* [What is being asked]: Nothing but the text belongs in the answer: the listing below, copied exactly, without pictures.

= = =

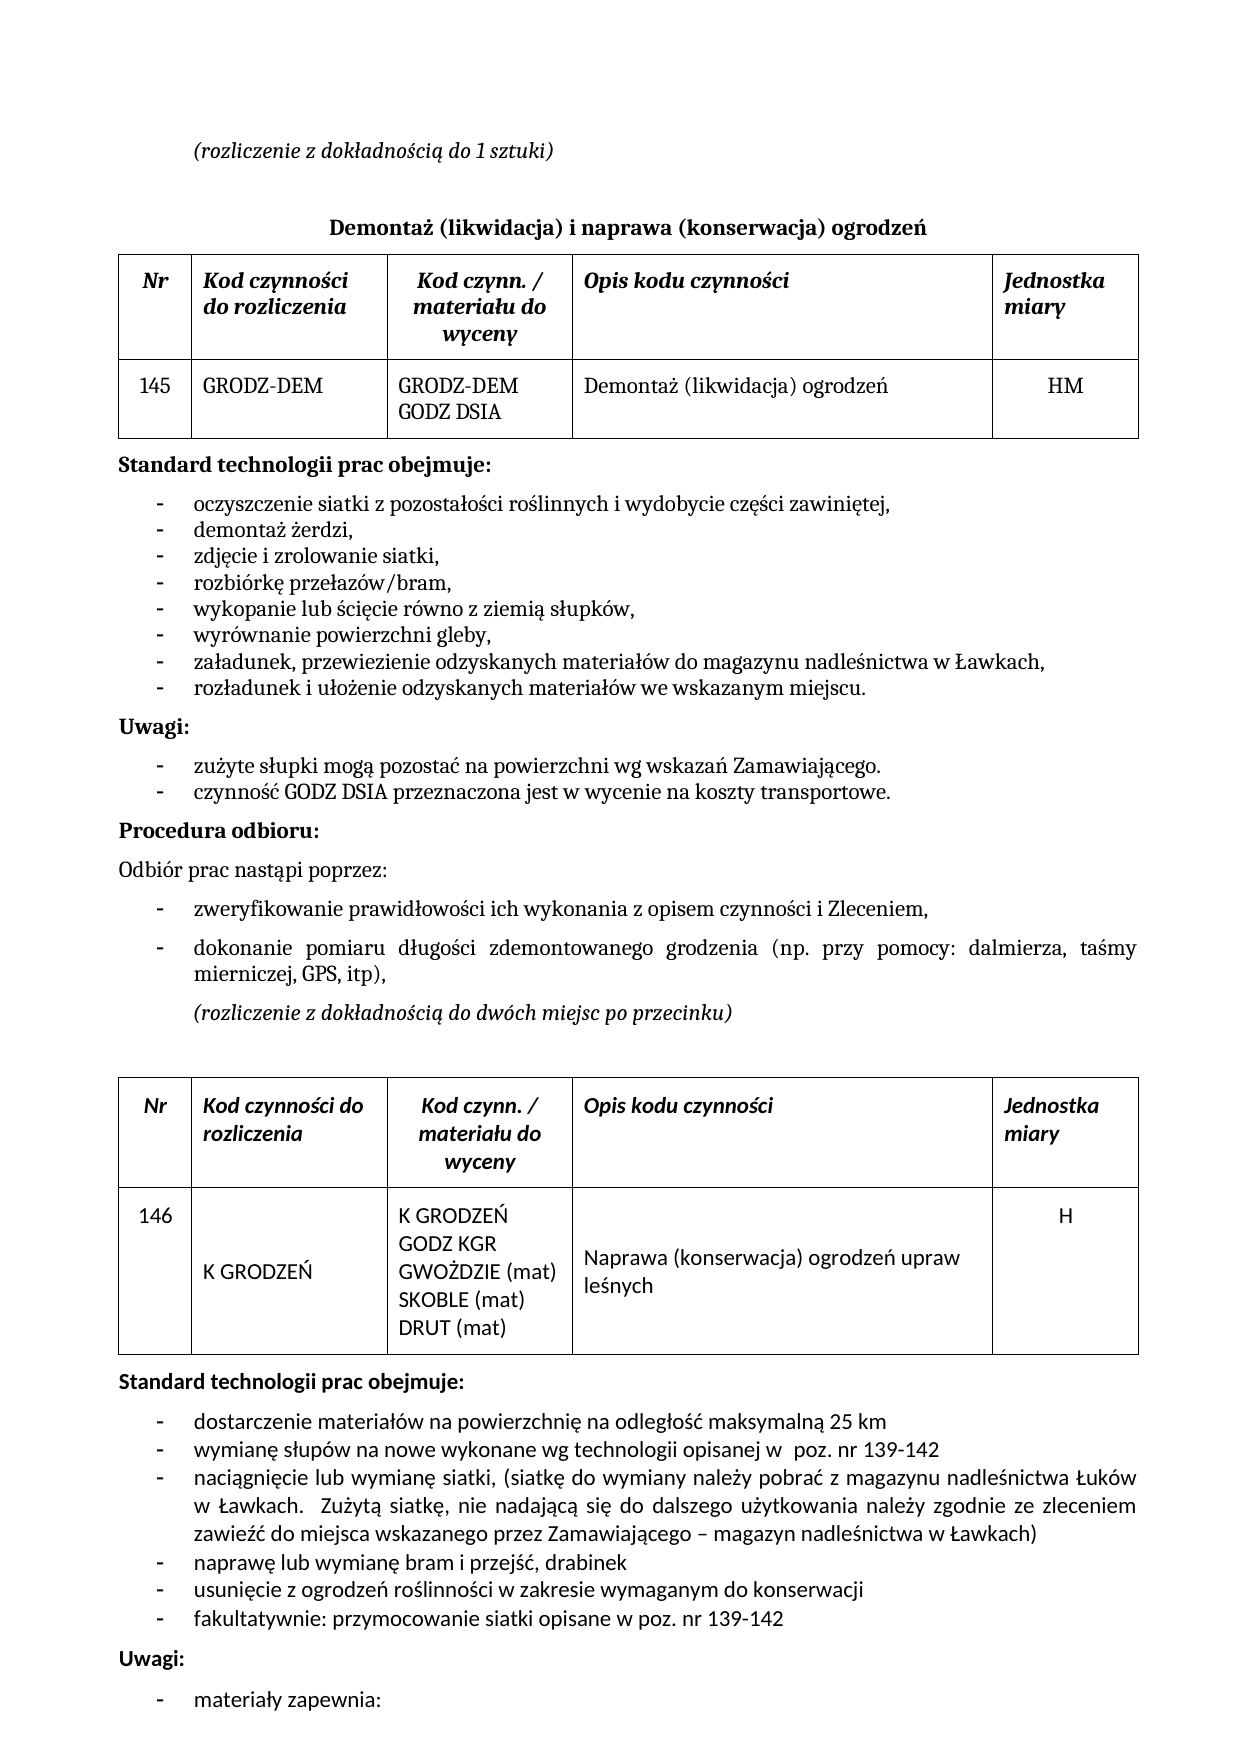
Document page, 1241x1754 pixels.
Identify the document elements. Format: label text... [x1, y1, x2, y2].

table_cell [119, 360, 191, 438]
text Standard technologii prac obejmuje: [119, 451, 1138, 478]
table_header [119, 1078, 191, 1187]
list wyrównanie powierzchni gleby, [156, 622, 1138, 648]
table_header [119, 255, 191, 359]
list wykopanie lub ścięcie równo z ziemią słupków, [156, 596, 1138, 622]
text Odbiór prac nastąpi poprzez: [119, 857, 1138, 883]
list naprawę lub wymianę bram i przejść, drabinek [156, 1548, 1138, 1576]
text (rozliczenie z dokładnością do dwóch miejsc po przecinku) [119, 999, 1138, 1026]
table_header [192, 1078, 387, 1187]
list usunięcie z ogrodzeń roślinności w zakresie wymaganym do konserwacji [156, 1576, 1138, 1604]
text Uwagi: [119, 1644, 1138, 1672]
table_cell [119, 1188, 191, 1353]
list naciągnięcie lub wymianę siatki, (siatkę do wymiany należy pobrać z magazynu nadleśnictwa Łuków w Ławkach. Zużytą siatkę, nie nadającą się do dalszego użytkowania należy zgodnie ze zleceniem zawieźć do miejsca wskazanego przez Zamawiającego – magazyn nadleśnictwa w Ławkach) [156, 1463, 1138, 1548]
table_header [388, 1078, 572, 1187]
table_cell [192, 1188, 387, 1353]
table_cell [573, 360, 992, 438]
list materiały zapewnia: [156, 1685, 1138, 1713]
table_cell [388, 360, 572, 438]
list fakultatywnie: przymocowanie siatki opisane w poz. nr 139-142 [156, 1604, 1138, 1632]
text Standard technologii prac obejmuje: [119, 1367, 1138, 1395]
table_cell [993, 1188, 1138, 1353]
list oczyszczenie siatki z pozostałości roślinnych i wydobycie części zawiniętej, [156, 490, 1138, 517]
list zweryfikowanie prawidłowości ich wykonania z opisem czynności i Zleceniem, [156, 895, 1138, 922]
list demontaż żerdzi, [156, 517, 1138, 543]
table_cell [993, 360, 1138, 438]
list dokonanie pomiaru długości zdemontowanego grodzenia (np. przy pomocy: dalmierza, taśmy mierniczej, GPS, itp), [156, 934, 1138, 987]
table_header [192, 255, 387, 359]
list załadunek, przewiezienie odzyskanych materiałów do magazynu nadleśnictwa w Ławkach, [156, 648, 1138, 675]
text Procedura odbioru: [119, 818, 1138, 844]
list rozbiórkę przełazów/bram, [156, 569, 1138, 596]
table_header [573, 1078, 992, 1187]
list czynność GODZ DSIA przeznaczona jest w wycenie na koszty transportowe. [156, 779, 1138, 805]
list rozładunek i ułożenie odzyskanych materiałów we wskazanym miejscu. [156, 675, 1138, 701]
text Demontaż (likwidacja) i naprawa (konserwacja) ogrodzeń [119, 215, 1138, 242]
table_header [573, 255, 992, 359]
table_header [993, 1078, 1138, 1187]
text Uwagi: [119, 714, 1138, 740]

= = =

* [Solution to this problem]:
Document page, 1241x1754 pixels.
Identify the document elements. Format: label text... [x1, y1, x2, y2].

table_cell [119, 360, 191, 438]
text Standard technologii prac obejmuje: [119, 451, 1138, 478]
table_header [119, 1078, 191, 1187]
list wyrównanie powierzchni gleby, [156, 622, 1138, 648]
table_header [119, 255, 191, 359]
list wykopanie lub ścięcie równo z ziemią słupków, [156, 596, 1138, 622]
text Odbiór prac nastąpi poprzez: [119, 857, 1138, 883]
list naprawę lub wymianę bram i przejść, drabinek [156, 1548, 1138, 1576]
text (rozliczenie z dokładnością do dwóch miejsc po przecinku) [119, 999, 1138, 1026]
table_header [192, 1078, 387, 1187]
list usunięcie z ogrodzeń roślinności w zakresie wymaganym do konserwacji [156, 1576, 1138, 1604]
text Uwagi: [119, 1644, 1138, 1672]
table_cell [119, 1188, 191, 1353]
list naciągnięcie lub wymianę siatki, (siatkę do wymiany należy pobrać z magazynu nadleśnictwa Łuków w Ławkach. Zużytą siatkę, nie nadającą się do dalszego użytkowania należy zgodnie ze zleceniem zawieźć do miejsca wskazanego przez Zamawiającego – magazyn nadleśnictwa w Ławkach) [156, 1463, 1138, 1548]
table_header [388, 1078, 572, 1187]
table_cell [192, 1188, 387, 1353]
table_cell [573, 360, 992, 438]
list materiały zapewnia: [156, 1685, 1138, 1713]
table_cell [388, 360, 572, 438]
list fakultatywnie: przymocowanie siatki opisane w poz. nr 139-142 [156, 1604, 1138, 1632]
text Standard technologii prac obejmuje: [119, 1367, 1138, 1395]
table_cell [993, 1188, 1138, 1353]
list oczyszczenie siatki z pozostałości roślinnych i wydobycie części zawiniętej, [156, 490, 1138, 517]
list zweryfikowanie prawidłowości ich wykonania z opisem czynności i Zleceniem, [156, 895, 1138, 922]
list demontaż żerdzi, [156, 517, 1138, 543]
table_cell [993, 360, 1138, 438]
list dokonanie pomiaru długości zdemontowanego grodzenia (np. przy pomocy: dalmierza, taśmy mierniczej, GPS, itp), [156, 934, 1138, 987]
table_header [192, 255, 387, 359]
list załadunek, przewiezienie odzyskanych materiałów do magazynu nadleśnictwa w Ławkach, [156, 648, 1138, 675]
text Procedura odbioru: [119, 818, 1138, 844]
list rozbiórkę przełazów/bram, [156, 569, 1138, 596]
table_header [573, 1078, 992, 1187]
list czynność GODZ DSIA przeznaczona jest w wycenie na koszty transportowe. [156, 779, 1138, 805]
list rozładunek i ułożenie odzyskanych materiałów we wskazanym miejscu. [156, 675, 1138, 701]
text Demontaż (likwidacja) i naprawa (konserwacja) ogrodzeń [119, 215, 1138, 242]
table_header [573, 255, 992, 359]
table_header [993, 1078, 1138, 1187]
text Uwagi: [119, 714, 1138, 740]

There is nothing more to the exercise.